**Trecho:**
José Alberto Mujica já foi guerrilheiro, preso político, torturado por um regime autoritário, presidente e senador do Uruguai e, mais recentemente, figura central de dois importantes filmes: Uma Noite de 12 anos, longa de ficção que retrata sua trajetória como sequestrado político da ditadura civil-militar uruguaia; e Pepe, Uma Vida Suprema, documentário que acompanha seus últimos momentos como Presidente da República.
Aos 83 anos e com aparência de vovôzinho carismático, Mujica é visto hoje como uma das lideranças políticas progressistas mais admiradas e importantes da América Latina – quiçá do mundo. Mas, para chegar onde chegou, Pepe, como é carinhosamente chamado, percorreu um longo caminho de busca pela compreensão das contradições humanas – individuais e coletivas.

**Sobre o exercício:** Cite literalmente, do trecho sobre José Mujica, a passagem que se inicia com as palavras "Aos 83 anos" e se encerra com "individuais e coletivas.".

**Dados fornecidos:**
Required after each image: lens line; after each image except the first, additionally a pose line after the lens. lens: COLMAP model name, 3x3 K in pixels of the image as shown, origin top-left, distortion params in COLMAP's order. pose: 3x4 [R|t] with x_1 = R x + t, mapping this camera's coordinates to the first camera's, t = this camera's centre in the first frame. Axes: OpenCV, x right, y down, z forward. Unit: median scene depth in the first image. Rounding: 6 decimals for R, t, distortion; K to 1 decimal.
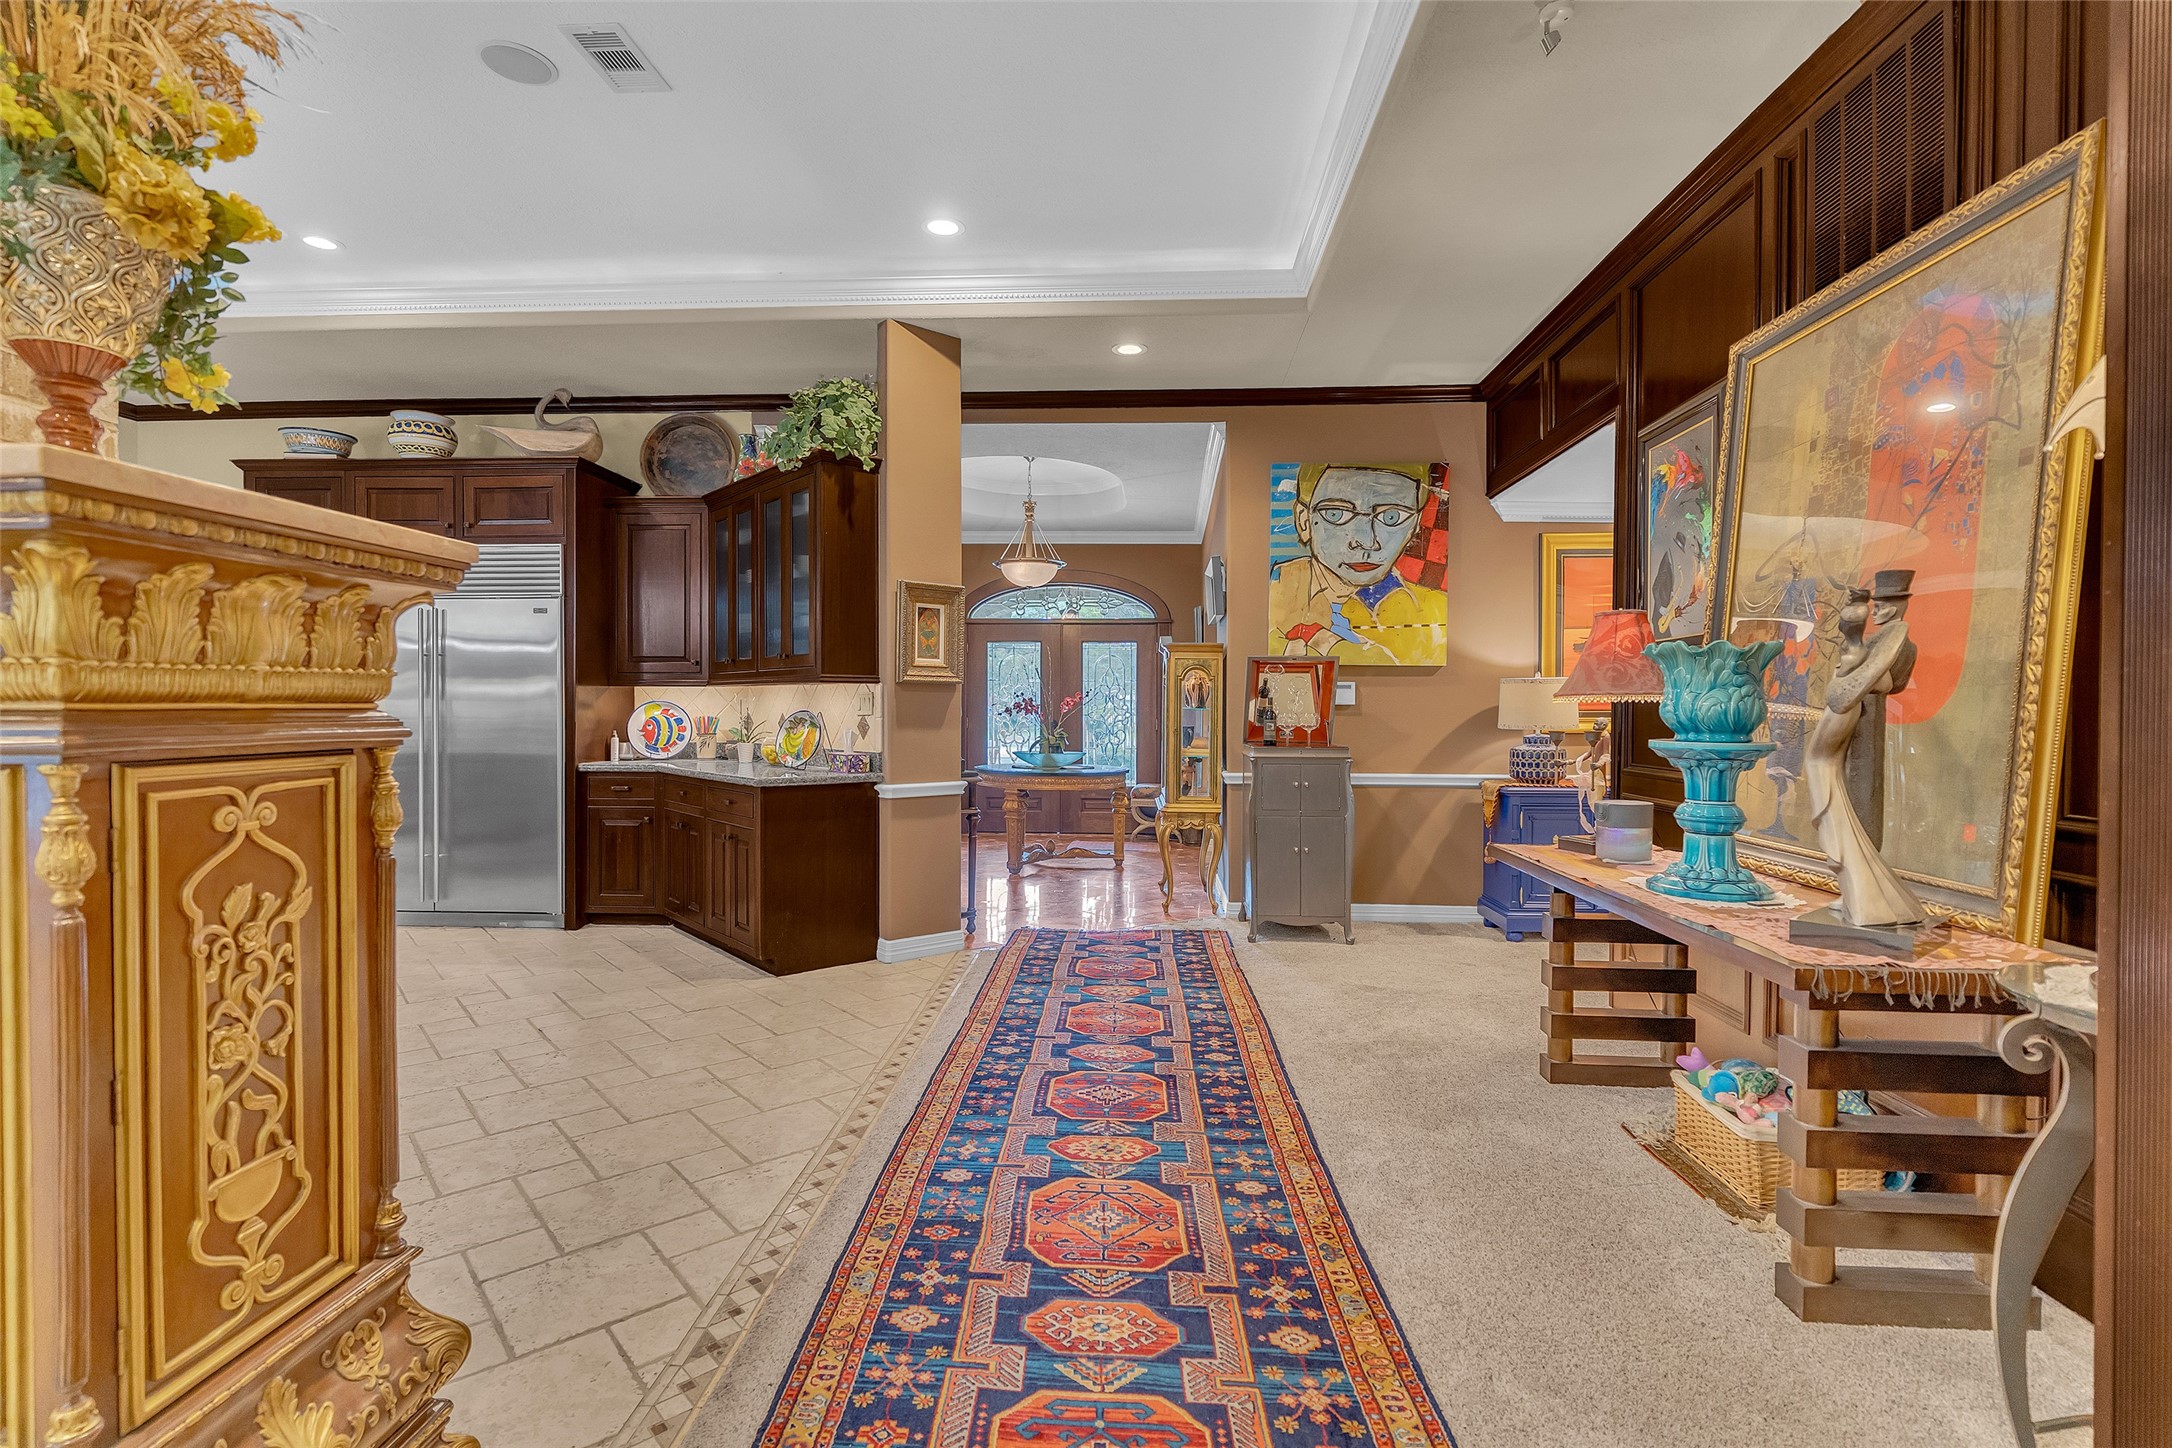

**Resultado do exercício:**
Aos 83 anos e com aparência de vovôzinho carismático, Mujica é visto hoje como uma das lideranças políticas progressistas mais admiradas e importantes da América Latina – quiçá do mundo. Mas, para chegar onde chegou, Pepe, como é carinhosamente chamado, percorreu um longo caminho de busca pela compreensão das contradições humanas – individuais e coletivas.